SENATE DOCKET, NO. 1980        FILED ON: 1/18/2019

SENATE  .  .  .  .  .  .  .  .  .  .  .  .  .  .  No. 653

 

The Commonwealth of Massachusetts

_________________

PRESENTED BY:

Bruce E. Tarr

_________________

To the Honorable Senate and House of Representatives of the Commonwealth of Massachusetts in General
Court assembled:

The undersigned legislators and/or citizens respectfully petition for the adoption of the accompanying bill:

An Act relative to prescription drug pricing.

_______________

PETITION OF:

 

Name:

District/Address:

Bruce E. Tarr

First Essex and Middlesex


SENATE DOCKET, NO. 1980        FILED ON: 1/18/2019

SENATE  .  .  .  .  .  .  .  .  .  .  .  .  .  .  No. 653

By Mr. Tarr, a petition (accompanied by bill, Senate, No. 653) of Bruce E. Tarr for legislation relative to prescription drug pricing.  Financial Services.

 

The Commonwealth of Massachusetts

 

_______________

In the One Hundred and Ninety-First General Court
(2019-2020)

_______________

 

An Act relative to prescription drug pricing.

 

Be it enacted by the Senate and House of Representatives in General Court assembled, and by the authority of the same, as follows:
 

Section 1. Chapter 112 of the general laws is hereby amended by inserting after section 274 the following new section:-:

Section 275. Disclosure of prescription drug consumer cost burden; certification

As used in this Section:

(1) "Excess consumer cost burden" means a cost burden amount  charged to an enrollee for a covered prescription drug that is greater than the amount that an enrollee's health insurance issuer pays, or would pay absent the enrollee cost sharing, after accounting for rebates, or where an enrollee is subject to a coinsurance amount of less than one hundred percent, a prorated amount of the issuer cost based on the enrollee's coinsurance amount.

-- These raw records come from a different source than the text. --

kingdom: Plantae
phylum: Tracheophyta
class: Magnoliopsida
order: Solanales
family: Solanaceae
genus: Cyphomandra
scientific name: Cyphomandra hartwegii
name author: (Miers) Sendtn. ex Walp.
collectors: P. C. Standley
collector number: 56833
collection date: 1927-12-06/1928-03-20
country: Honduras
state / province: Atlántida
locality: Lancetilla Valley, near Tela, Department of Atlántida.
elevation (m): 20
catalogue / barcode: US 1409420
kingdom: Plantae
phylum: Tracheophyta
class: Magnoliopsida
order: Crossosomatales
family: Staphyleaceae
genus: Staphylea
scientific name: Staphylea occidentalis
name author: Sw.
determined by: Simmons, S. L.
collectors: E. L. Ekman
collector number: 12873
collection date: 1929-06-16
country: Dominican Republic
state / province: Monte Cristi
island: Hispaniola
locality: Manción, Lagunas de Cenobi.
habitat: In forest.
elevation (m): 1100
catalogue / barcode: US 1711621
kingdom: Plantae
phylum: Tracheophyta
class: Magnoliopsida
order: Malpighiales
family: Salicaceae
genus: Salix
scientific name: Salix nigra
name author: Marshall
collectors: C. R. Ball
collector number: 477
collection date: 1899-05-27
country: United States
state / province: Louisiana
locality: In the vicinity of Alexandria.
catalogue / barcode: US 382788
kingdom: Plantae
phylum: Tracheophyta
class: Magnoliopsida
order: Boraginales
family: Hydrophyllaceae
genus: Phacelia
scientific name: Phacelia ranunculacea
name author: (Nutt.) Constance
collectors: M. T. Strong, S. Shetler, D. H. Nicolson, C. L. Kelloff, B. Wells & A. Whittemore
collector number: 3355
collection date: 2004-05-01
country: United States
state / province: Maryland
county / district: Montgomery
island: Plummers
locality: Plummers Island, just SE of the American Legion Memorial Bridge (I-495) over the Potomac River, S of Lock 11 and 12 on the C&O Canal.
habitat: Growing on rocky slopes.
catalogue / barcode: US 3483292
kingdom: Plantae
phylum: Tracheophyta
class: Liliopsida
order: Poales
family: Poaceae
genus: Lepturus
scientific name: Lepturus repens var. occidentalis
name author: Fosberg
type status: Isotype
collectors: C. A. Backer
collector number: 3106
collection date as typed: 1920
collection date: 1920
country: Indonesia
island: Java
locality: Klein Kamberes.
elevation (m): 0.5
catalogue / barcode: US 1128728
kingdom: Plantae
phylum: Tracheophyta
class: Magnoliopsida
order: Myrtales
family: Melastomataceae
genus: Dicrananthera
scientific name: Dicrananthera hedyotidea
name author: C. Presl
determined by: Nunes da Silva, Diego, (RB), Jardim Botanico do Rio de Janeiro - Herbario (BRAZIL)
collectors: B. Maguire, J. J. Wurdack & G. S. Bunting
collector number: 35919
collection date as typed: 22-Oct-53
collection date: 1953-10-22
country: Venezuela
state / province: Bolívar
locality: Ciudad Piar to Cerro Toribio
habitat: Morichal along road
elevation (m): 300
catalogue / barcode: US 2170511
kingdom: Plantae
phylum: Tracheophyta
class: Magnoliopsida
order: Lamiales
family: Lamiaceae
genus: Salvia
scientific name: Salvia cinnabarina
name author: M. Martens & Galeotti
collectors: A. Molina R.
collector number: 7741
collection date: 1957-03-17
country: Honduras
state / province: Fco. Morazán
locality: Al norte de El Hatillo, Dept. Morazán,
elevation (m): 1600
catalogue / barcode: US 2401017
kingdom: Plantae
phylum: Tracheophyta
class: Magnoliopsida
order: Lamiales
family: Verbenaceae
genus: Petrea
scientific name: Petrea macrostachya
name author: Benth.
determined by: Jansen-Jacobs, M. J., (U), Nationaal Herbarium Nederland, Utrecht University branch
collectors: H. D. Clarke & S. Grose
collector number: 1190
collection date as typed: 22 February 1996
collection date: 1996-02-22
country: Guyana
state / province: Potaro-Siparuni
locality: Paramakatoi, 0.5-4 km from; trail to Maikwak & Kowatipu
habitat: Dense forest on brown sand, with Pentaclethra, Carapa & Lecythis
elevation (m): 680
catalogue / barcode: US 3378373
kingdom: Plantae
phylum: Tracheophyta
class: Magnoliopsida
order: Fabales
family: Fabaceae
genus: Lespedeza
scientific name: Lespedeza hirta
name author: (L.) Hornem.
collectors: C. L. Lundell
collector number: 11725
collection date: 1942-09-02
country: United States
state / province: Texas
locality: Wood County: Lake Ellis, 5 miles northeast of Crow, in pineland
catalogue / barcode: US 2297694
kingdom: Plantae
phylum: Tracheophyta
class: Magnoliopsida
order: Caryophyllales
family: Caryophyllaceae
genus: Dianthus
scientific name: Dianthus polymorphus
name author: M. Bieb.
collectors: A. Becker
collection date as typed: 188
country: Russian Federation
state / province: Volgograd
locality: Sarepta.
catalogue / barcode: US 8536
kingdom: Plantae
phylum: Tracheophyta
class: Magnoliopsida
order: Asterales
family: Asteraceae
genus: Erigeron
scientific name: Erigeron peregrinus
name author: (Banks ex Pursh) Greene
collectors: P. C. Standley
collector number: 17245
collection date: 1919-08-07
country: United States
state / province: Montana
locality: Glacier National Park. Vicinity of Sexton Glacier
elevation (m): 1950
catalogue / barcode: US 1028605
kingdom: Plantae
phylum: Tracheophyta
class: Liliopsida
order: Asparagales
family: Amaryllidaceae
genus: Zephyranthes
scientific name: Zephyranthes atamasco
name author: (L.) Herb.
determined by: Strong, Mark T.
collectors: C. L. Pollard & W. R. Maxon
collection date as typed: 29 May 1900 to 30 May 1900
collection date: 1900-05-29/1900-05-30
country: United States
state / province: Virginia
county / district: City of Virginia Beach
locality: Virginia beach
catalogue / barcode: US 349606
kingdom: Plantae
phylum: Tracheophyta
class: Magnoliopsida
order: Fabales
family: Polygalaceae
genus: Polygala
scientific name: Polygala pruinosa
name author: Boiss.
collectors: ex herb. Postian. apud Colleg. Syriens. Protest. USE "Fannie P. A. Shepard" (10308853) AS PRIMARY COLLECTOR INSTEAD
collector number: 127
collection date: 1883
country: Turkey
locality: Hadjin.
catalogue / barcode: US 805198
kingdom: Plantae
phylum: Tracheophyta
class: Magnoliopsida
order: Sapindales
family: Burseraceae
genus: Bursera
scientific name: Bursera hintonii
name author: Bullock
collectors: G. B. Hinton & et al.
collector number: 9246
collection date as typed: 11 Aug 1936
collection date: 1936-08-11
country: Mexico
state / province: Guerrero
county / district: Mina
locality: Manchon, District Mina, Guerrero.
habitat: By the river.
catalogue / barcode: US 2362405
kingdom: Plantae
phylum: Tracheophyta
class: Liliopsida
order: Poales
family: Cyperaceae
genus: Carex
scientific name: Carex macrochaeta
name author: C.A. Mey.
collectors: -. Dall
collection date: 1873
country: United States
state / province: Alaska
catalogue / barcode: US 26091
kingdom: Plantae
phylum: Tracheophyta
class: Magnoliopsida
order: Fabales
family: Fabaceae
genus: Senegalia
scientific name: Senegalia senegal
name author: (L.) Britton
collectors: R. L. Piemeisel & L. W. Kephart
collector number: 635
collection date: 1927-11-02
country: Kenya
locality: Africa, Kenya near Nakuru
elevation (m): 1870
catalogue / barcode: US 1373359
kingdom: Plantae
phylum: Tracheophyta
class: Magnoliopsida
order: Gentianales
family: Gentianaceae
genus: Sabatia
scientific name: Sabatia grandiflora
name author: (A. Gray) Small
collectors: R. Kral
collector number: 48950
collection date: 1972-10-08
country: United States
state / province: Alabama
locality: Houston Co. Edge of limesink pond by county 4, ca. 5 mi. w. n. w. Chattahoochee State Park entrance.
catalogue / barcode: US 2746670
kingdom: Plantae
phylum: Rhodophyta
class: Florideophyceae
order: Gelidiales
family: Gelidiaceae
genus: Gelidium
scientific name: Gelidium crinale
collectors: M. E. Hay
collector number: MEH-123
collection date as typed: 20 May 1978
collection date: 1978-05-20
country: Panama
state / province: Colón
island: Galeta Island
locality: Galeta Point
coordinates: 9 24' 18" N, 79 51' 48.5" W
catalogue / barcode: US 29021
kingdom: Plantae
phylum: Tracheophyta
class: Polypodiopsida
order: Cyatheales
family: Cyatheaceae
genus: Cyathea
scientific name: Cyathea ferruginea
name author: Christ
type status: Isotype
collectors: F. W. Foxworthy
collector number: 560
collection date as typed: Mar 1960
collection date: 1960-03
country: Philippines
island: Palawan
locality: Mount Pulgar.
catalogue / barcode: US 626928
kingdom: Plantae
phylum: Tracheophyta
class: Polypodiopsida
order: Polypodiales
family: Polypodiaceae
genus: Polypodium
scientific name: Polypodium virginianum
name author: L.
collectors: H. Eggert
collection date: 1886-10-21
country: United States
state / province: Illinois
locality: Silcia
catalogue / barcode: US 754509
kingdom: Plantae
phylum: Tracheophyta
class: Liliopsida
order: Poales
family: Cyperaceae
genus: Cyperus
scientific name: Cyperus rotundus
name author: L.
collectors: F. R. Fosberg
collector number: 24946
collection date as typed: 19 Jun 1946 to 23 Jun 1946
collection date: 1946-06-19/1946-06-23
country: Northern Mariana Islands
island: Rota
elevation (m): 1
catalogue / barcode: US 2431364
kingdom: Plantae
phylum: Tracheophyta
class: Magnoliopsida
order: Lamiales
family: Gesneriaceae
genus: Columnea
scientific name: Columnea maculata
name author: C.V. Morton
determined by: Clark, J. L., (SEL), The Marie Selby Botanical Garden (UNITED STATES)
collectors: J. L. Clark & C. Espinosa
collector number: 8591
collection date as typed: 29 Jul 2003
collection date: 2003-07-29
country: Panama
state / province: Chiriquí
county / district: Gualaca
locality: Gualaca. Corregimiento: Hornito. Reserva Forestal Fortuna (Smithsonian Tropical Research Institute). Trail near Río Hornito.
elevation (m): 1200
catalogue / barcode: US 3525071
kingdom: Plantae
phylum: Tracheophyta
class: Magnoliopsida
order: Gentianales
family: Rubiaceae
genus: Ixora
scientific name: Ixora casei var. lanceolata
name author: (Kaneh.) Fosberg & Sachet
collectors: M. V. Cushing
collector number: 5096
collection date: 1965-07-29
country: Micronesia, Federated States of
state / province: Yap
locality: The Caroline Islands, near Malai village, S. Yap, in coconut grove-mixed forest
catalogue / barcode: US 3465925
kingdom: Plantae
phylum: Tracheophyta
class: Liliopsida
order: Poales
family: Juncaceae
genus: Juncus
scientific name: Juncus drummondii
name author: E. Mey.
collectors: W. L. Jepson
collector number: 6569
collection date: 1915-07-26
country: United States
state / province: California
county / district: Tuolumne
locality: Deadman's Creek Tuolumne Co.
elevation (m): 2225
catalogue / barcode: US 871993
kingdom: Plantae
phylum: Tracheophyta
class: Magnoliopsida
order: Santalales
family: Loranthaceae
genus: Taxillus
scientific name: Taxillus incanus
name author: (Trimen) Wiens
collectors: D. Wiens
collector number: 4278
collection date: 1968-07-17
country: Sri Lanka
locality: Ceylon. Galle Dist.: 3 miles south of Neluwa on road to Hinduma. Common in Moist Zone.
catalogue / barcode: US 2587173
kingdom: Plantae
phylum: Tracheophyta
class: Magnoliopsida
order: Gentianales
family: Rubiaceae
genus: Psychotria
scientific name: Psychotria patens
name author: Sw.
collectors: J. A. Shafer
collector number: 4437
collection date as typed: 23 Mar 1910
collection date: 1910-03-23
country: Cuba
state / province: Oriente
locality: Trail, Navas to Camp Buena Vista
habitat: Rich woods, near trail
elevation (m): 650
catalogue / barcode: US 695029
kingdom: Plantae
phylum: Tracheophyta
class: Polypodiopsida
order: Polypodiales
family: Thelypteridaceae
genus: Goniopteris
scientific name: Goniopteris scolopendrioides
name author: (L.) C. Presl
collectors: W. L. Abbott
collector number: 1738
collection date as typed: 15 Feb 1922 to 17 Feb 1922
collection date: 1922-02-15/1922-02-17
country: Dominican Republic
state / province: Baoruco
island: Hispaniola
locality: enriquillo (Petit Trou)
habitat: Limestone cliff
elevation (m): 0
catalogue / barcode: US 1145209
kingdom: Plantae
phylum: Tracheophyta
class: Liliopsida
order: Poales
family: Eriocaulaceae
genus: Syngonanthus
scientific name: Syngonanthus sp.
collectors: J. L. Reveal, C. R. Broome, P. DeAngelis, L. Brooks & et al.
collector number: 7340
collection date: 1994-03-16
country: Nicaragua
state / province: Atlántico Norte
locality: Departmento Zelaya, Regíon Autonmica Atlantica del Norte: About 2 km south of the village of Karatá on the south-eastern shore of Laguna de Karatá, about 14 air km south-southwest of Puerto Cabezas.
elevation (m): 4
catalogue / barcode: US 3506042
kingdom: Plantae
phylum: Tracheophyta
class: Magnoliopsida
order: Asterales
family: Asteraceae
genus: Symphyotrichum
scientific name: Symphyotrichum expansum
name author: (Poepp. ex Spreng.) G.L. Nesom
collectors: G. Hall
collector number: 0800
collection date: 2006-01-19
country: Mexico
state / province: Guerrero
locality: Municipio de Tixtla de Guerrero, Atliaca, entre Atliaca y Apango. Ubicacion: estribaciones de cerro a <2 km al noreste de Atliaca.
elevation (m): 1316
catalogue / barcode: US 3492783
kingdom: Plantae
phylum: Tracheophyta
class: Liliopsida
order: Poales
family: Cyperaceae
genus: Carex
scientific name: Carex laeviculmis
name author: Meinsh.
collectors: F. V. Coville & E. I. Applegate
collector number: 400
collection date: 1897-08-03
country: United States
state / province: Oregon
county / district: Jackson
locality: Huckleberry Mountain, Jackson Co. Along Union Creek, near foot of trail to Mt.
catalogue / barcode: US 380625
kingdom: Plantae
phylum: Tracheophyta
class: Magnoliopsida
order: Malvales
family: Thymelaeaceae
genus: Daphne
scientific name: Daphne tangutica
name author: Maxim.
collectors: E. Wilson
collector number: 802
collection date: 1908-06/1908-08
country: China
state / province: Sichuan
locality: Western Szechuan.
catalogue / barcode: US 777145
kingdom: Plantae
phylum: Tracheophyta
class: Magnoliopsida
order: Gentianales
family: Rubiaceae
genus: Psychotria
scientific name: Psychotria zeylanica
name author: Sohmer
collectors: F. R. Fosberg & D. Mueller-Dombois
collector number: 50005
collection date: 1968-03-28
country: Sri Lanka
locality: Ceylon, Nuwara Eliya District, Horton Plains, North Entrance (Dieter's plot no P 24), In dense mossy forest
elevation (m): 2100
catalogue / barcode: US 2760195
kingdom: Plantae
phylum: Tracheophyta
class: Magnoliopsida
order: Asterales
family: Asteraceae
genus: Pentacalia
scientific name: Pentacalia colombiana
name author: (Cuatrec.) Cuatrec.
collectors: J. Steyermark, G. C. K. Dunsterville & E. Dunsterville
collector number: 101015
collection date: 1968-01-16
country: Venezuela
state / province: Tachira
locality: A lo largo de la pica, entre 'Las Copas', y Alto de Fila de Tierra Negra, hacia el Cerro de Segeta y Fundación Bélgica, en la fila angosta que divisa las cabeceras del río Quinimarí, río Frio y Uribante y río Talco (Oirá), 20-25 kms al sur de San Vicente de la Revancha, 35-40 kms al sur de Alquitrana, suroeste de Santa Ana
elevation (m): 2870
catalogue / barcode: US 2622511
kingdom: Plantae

(2) "Health benefit plan", "plan", "benefit", or "health insurance coverage" means services consisting of medical care provided directly through insurance, reimbursement, or other means, and including items and services paid for as medical care under any hospital or medical service policy or  certificate, hospital or medical service plan contract, preferred provider organization, or health maintenance organization contract offered by a health insurance issuer. However, excepted benefits are not included as a "health benefit plan".

(3) "Health insurance issuer" means any entity that offers health insurance coverage through a plan, policy, or certificate of insurance subject to state law that regulates the business of insurance. "Health insurance issuer" shall also include a health maintenance organization, as defined and licensed pursuant chapter 175 or chapter 176A through 176W

(4) "Rebates" means: (a) Negotiated price concessions, including but not limited to base rebates and reasonable estimates of any price protection rebates and performance-based rebates that may accrue directly or indirectly to the health insurance issuer during the coverage year from a manufacturer, dispensing pharmacy, or other party to the transaction.

(b) Reasonable estimates of any fees and other administrative costs that are passed through to the health insurance issuer and serve to reduce the health insurance issuer's prescription drug liabilities for the coverage year.

B. In the case of a health insurance issuer that offers or renews a health benefit plan for sale in the state on or after January 1, 2019, if the health insurance issuer may charge enrollees cost sharing amounts that may result in an excess consumer cost burden for covered prescription drugs, the health insurance issuer shall disclose to enrollees and prospective enrollees the fact that enrollees may be subject to an excess consumer cost burden. The notice shall be provided in health benefit plan documents, including but not limited to inclusion in evidence of coverage materials,formulary or preferred drug guides, and all marketing materials.

C. A health insurance issuer that offers or renews a health benefit plan for sale in the state on or after January 1, 2019, shall annually certify to the commissioner of insurance that, during the prior benefit year, the health insurance issuer made available to enrollees at the point of sale at least an amount greater than fifty percent of rebates received by the insurer.

D. In complying with the provisions of this Section a health insurance issuer shall not publish or otherwise reveal information regarding the actual amount of rebates the health insurance issuer receives, including but not limited to information regarding the amount of rebates it receives on a product, manufacturer, or pharmacy specific basis. Such information is a trade secret, is not a public record as defined under chapter 66 of the general laws and shall not be disclosed directly or indirectly. A health insurance issuer shall impose the confidentiality protections of this Section on any third parties or vendors with which it contracts that may receive or have access to rebate information.

E. The commissioner of insurance shall have enforcement authority over this Section. Among other enforcement mechanisms, the commissioner of insurance may, after a hearing, suspend or revoke a health insurance issuer's license for failure to comply with the requirements of this Section, or providing a false certification under this Section.

F. Notwithstanding any provision of law to the contrary, the provisions of this Section shall apply to any pharmacy benefit manager that has a contract with the executive office of health and human services or is a subcontractor with a managed care organization that has a contract with the executive office of health and human services for the provision of services in the Medicaid program.